(Beginning of Material to process)
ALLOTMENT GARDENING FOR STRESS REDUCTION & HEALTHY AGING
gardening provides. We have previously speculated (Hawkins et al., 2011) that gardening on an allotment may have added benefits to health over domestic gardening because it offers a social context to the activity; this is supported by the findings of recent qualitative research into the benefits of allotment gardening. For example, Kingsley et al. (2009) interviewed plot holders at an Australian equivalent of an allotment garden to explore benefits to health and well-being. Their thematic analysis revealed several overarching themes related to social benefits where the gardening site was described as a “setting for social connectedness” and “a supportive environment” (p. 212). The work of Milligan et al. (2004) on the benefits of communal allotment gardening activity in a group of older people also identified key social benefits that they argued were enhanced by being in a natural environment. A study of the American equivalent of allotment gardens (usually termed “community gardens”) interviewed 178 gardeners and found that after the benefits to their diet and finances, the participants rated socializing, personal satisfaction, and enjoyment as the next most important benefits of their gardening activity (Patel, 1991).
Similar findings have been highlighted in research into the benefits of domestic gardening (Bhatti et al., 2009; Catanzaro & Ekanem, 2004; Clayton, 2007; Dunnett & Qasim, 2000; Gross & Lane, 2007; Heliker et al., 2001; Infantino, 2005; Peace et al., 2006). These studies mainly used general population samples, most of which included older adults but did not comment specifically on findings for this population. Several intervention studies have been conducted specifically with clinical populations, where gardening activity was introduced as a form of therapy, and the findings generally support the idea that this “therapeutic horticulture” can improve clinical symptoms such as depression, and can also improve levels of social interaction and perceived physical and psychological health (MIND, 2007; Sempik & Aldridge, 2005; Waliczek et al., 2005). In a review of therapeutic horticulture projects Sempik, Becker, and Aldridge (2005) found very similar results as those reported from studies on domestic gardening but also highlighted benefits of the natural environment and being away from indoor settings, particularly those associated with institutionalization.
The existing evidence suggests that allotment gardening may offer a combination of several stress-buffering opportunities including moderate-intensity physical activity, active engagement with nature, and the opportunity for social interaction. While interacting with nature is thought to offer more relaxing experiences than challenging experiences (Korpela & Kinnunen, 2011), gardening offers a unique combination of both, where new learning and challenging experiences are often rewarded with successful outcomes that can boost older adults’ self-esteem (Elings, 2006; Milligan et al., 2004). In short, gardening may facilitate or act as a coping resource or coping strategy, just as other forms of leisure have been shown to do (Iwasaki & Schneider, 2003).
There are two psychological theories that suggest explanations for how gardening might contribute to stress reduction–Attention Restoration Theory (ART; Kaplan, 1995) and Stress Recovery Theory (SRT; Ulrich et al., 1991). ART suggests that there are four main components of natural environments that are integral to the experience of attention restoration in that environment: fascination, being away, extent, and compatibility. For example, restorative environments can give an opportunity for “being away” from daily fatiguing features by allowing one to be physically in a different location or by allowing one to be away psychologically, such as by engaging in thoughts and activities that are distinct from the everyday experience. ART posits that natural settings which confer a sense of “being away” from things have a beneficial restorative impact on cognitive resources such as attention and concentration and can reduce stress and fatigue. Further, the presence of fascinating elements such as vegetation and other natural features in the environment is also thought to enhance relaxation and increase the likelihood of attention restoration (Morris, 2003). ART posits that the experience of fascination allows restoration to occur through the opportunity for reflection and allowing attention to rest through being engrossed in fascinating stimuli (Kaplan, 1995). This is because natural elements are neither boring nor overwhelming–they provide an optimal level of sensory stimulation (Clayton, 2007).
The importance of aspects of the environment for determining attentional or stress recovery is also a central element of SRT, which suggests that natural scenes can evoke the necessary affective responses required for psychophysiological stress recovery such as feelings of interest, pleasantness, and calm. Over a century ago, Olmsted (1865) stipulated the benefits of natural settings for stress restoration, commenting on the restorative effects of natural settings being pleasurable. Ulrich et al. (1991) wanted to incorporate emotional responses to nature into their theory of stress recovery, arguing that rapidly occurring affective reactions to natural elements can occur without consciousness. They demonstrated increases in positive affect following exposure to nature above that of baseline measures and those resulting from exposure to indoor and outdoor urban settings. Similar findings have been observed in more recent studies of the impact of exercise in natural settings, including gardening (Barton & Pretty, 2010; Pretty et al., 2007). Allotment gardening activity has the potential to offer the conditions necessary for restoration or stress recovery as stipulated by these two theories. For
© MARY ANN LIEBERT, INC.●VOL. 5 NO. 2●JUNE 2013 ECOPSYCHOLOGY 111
(End of Material to process)
Restate the data verbatim through the "gardening provides. We" line.

Reply —
ALLOTMENT GARDENING FOR STRESS REDUCTION & HEALTHY AGING
gardening provides. We have previously speculated (Hawkins et al., 2011) that gardening on an allotment may have added benefits to health over domestic gardening because it offers a social context to the activity; this is supported by the findings of recent qualitative research into the benefits of allotment gardening. For example, Kingsley et al. (2009) interviewed plot holders at an Australian equivalent of an allotment garden to explore benefits to health and well-being. Their thematic analysis revealed several overarching themes related to social benefits where the gardening site was described as a “setting for social connectedness” and “a supportive environment” (p. 212). The work of Milligan et al. (2004) on the benefits of communal allotment gardening activity in a group of older people also identified key social benefits that they argued were enhanced by being in a natural environment. A study of the American equivalent of allotment gardens (usually termed “community gardens”) interviewed 178 gardeners and found that after the benefits to their diet and finances, the participants rated socializing, personal satisfaction, and enjoyment as the next most important benefits of their gardening activity (Patel, 1991).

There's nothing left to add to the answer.